PROBLEM STATEMENT> Repeat, exactly as written, the line with "mixing bowl: present" and every line that follows it in the material below, ending with the last.

DATA BLOCK below:

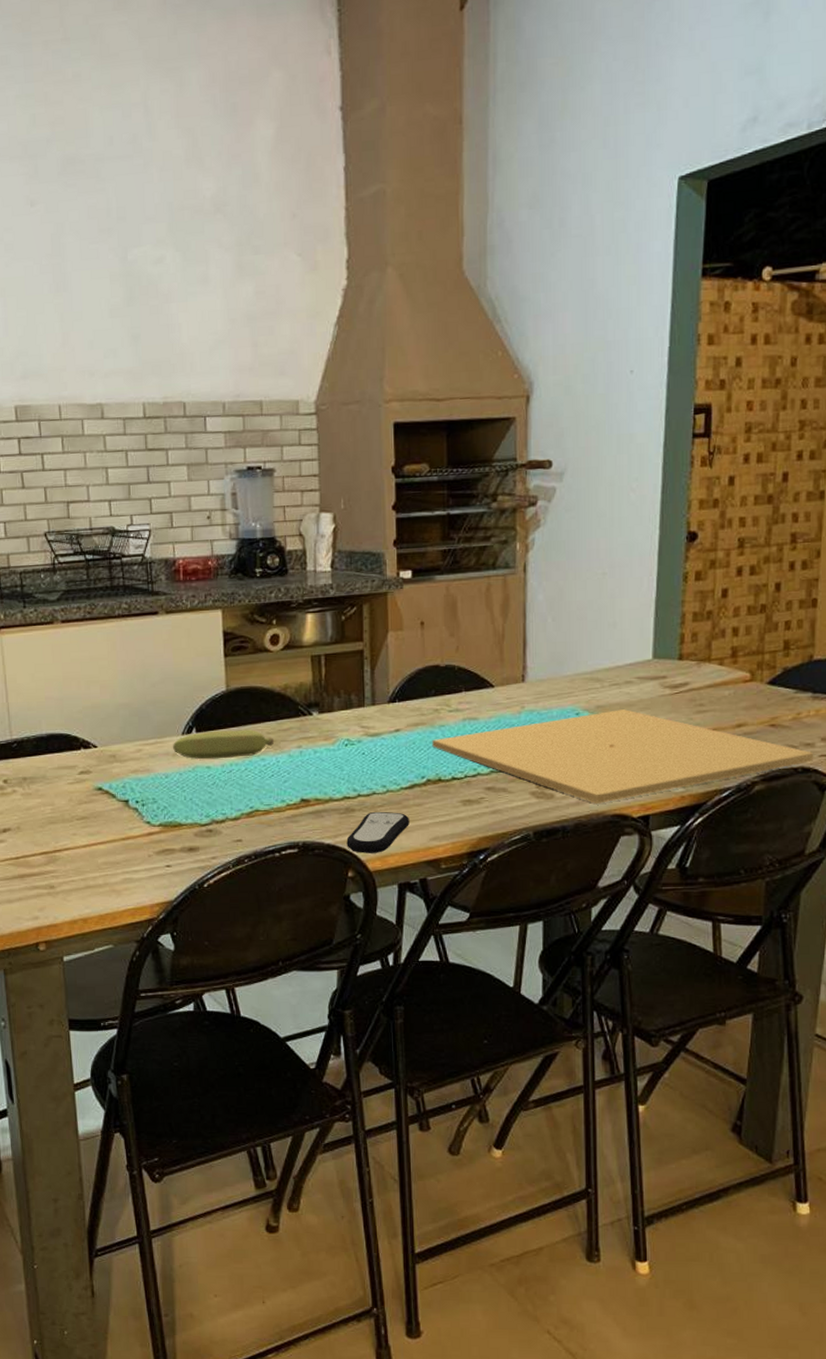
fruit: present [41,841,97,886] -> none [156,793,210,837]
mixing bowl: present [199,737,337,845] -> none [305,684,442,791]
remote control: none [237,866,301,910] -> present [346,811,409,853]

End of DATA BLOCK.

YOUR SOLUTION>
mixing bowl: present [199,737,337,845] -> none [305,684,442,791]
remote control: none [237,866,301,910] -> present [346,811,409,853]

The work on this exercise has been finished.